TEXT EXTRACT:
** start **

AEye: LiDAR and AI for Perimeter Security

The availability of a wide range of sensor fusion choices will dramatically improve the safety and experience for pedestrians, bicyclists, runners, delivery personnel, construction workers and, of course, drivers in smart cities.

AEye’s CES exhibit demonstrated a crosswalk and microcosm of a city packed with visual intelligence that creates a path to V2X communications. As a total solution provider, AEye provides computer vision, AI software, and software-defined LiDAR. In a recent test at the
American Center for Mobility (ACM) test track in Ypsilanti, Michigan, its LiDAR sensor achieved detection at a 1,000-meter range in rain, behind windshield glass.

I met with Matt Bretoi, AEye’s Senior Director of Smart Cities, who described how their unique software works directly with their LiDAR sensors to provide rich data on a wide range of scenes.

“The LiDAR in this demonstration is looking out to this [exhibit] crosswalk,” he explained. “What kind of data do we want? How many people will pass by? Here, we cumulatively totaled 1,981 people coming though the crosswalk area, and averaged 1.23m spacing apart from each other. We can measure a subject’s height for classification. That is the kind of precision that LiDAR provides.”

In the security industry, LiDAR’s deployment represents a great opportunity to improve detection, at a far lower cost than perimeter cameras. “In perimeter security, you are trying to decide if an object is an intruder from a 2D image,” Bretoi said. “With LiDAR, from the 3D perspective, we can look at every object with great precision, object orientation and actual distance.”

** end **

EXERCISE GOAL: Continue the text on AEye's LiDAR for perimeter security, starting after its last sentence. The listing that follows was taken from a different source.

DATASET SECTION:
** start **

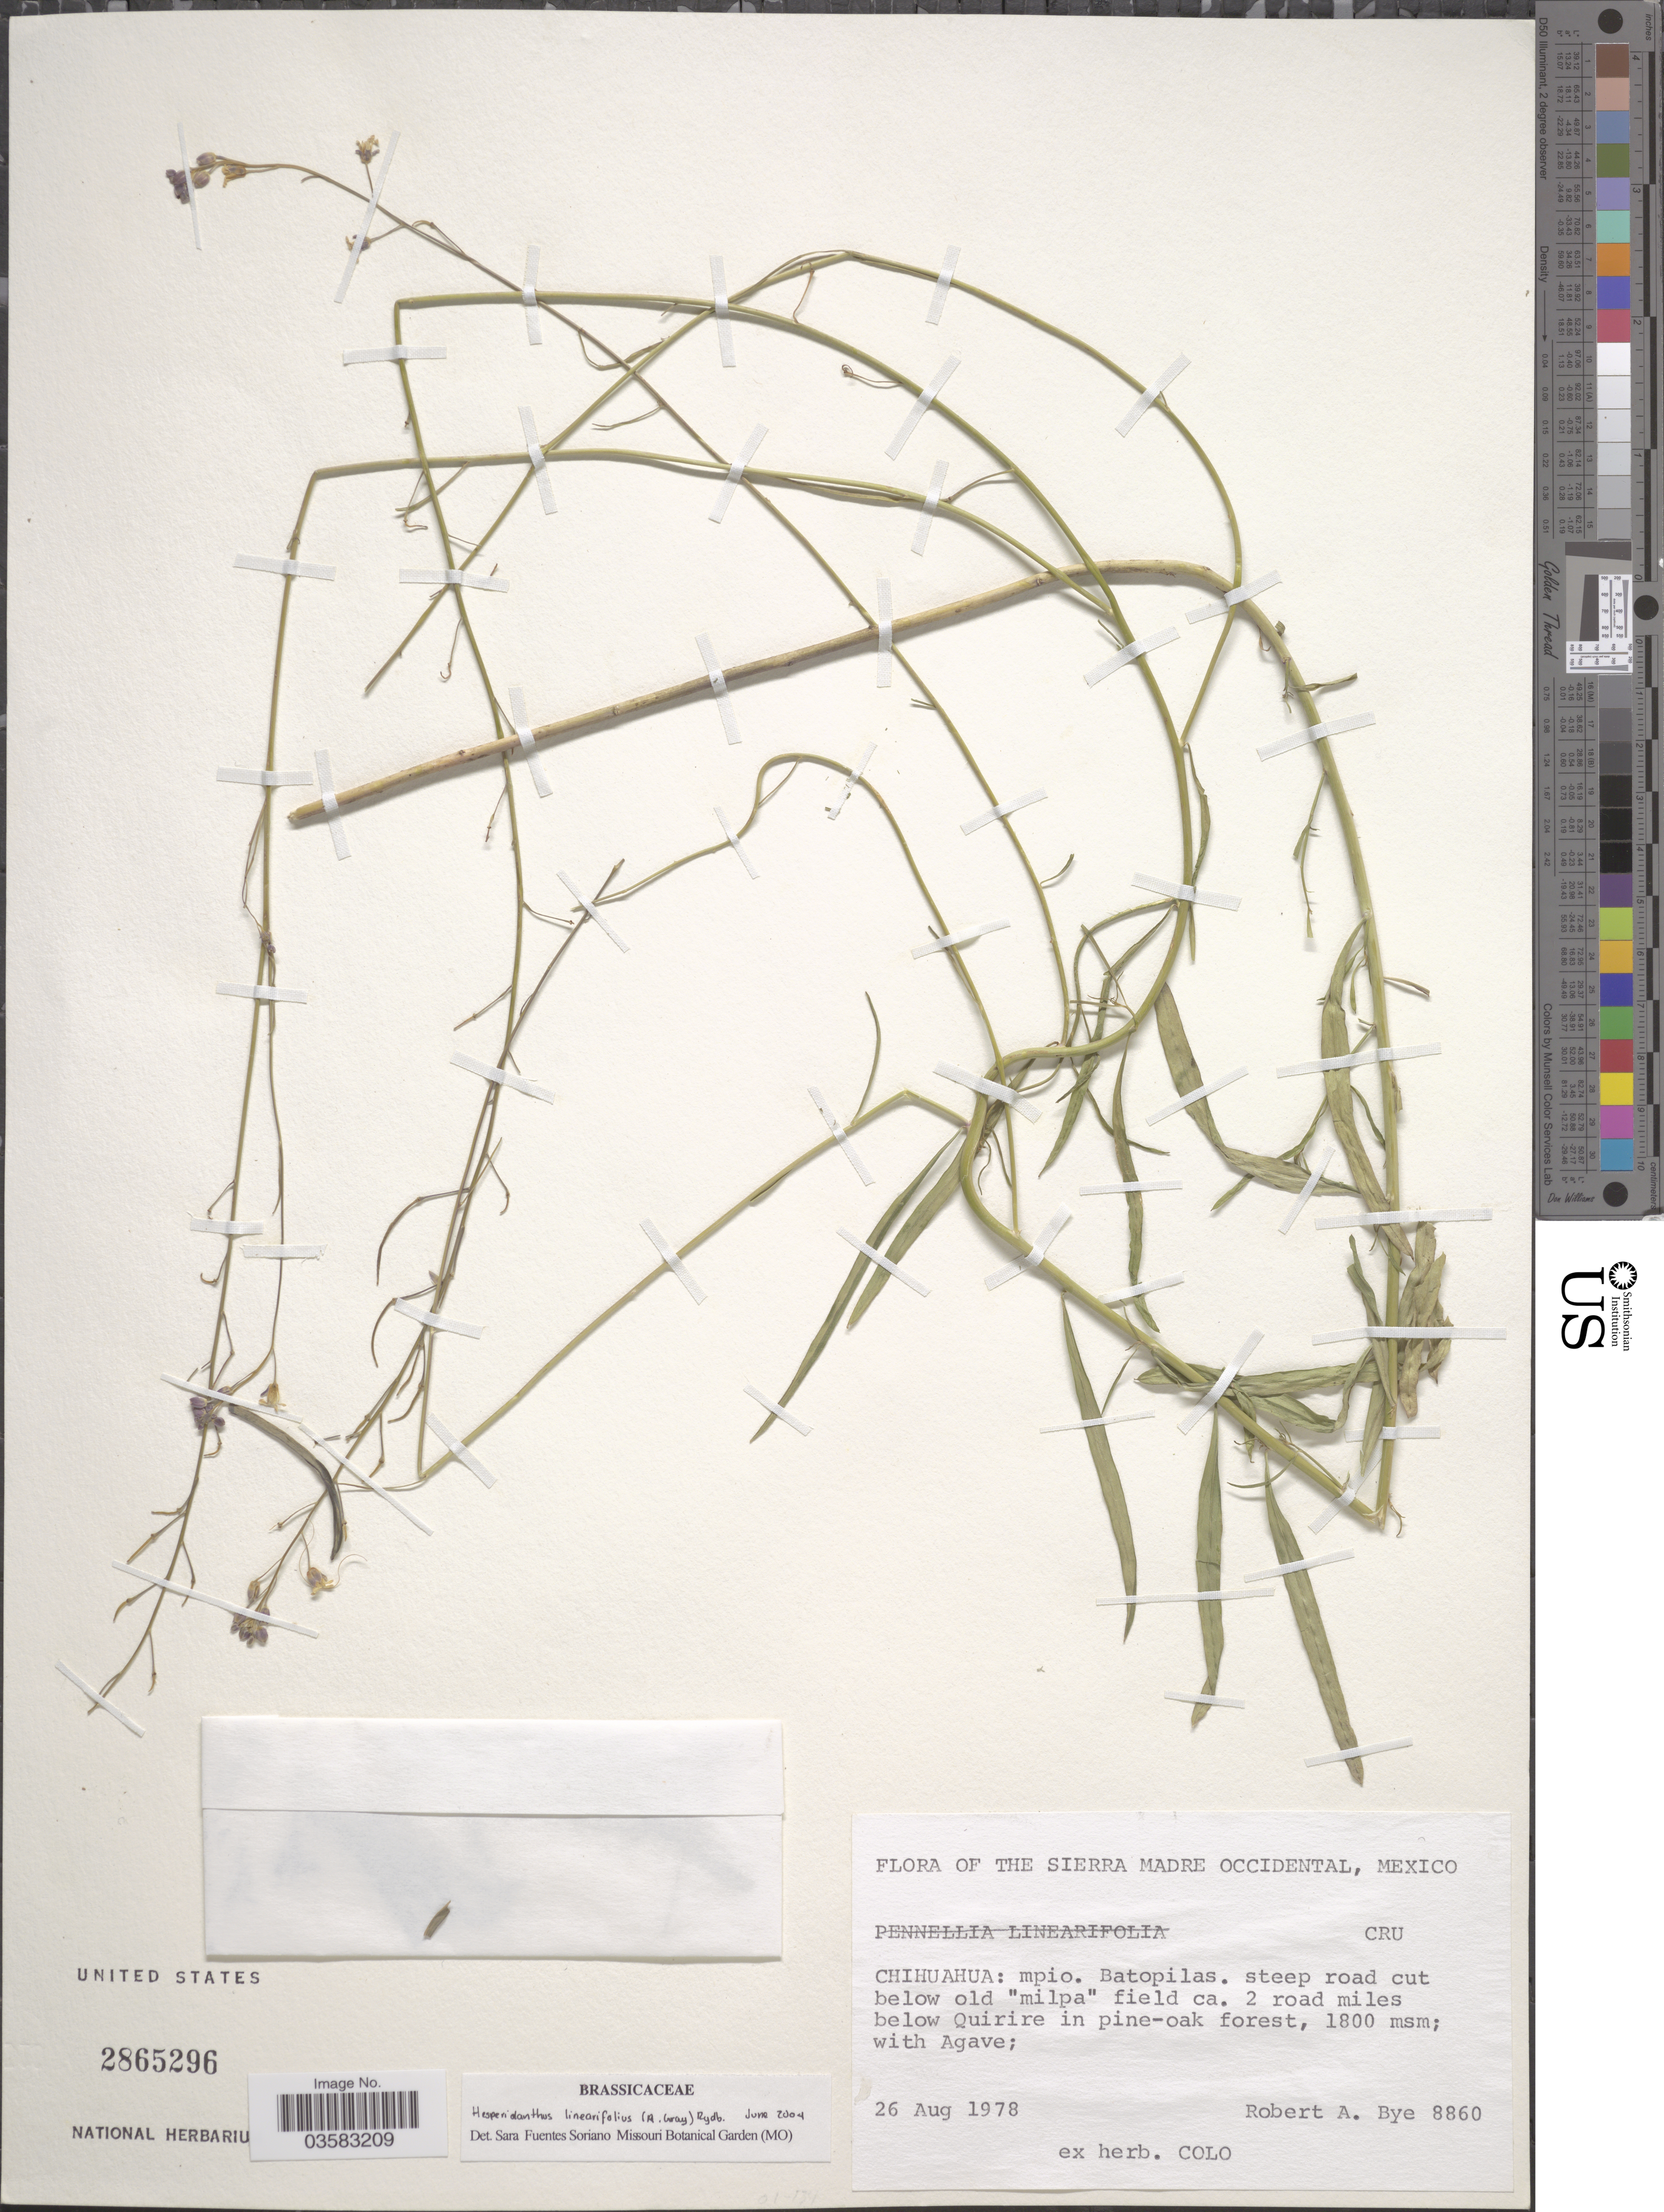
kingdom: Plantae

** end **

ANSWER FOR THIS EXERCISE:
AEye’s LiDAR is adaptive. Bretoi said it can be optimized for a use-case, such as pedestrians at an intersection, at an event, airport or looking down a perimeter security fence line. www.aeye.ai

PreAct Technologies: Sensors Small Enough to be Placed Anywhere

As I met with PreAct CEO Paul Drysch, he literally looked like a kid in a candy store as he showed me his line of advanced, compact, even miniature LiDAR and ToF sensor units that could be placed anywhere to detect virtually anything.

Most of them may be used in security and public safety. Their autonomous vehicle counterparts are custom fitted into the vehicles, so the housing is the only difference.

“We’re the world’s first software-defined LiDAR; we can vary the waveform algorithm, and many features over time,” said Drysch, who was showing me the PreAct T30P Flash LiDAR. “For Example, the automatic door actuation feature uses a LiDAR unit that recognizes, verifies, opens the door, and looks for objects or obstacles to avoid.” www.preact-tech.com

AEVA: Adding a Fourth Dimension to LiDAR

On the moon, there is no GPS, so when LiDAR specialist AEVA Inc. began working with NASA for a lightweight method of mapping landing areas, another feature was uncovered – the ability to detect clouds of dust. At the Potrillo volcanic field-testing site in New Mexico and other desert locations across the Southwest, AEVA’s Frequency Modulated Continuous Wave (FMCW) LiDAR can detect the forward propagation or velocity of the “haboob,” or enormous walls of dust at up to 37 mph.

One year later at CES2023, AEVA introduced the next-generation Aries II FMCW LiDAR Sensor with built-in 4D Perception Software, detecting instant velocity, position, and up to a camera-grade 1,000 lines per frame with “ultra resolution.”

At its booth, AEVA’s Michael Oldenberger explained how Aeries II can detect cars at 500 meters and pedestrians at 350 meters. “LiDAR produces precise info about where in 3D space objects around the sensor are,” he said. “What’s unique about AEVA is that we bring the fourth dimension into the equation, the velocity layer. Traditional LiDAR must infer velocity, looking across multiple frames, detecting position changes to calculate velocity. We detect it directly.”

Instead of Time of Flight (ToF), Aries II uses a low power continuous beam at a specific frequency, measuring the doppler shift when it returns. www.aeva.com  

NoTraffic: Intelligent Traffic System Solutions

City managers don’t just want vehicles to avoid street crossers and cyclists; they are demanding the application of transportation policies, so they keep vehicles moving through what were once congested business districts, even if a sinkhole and construction crew appear to seemingly challenge a great day.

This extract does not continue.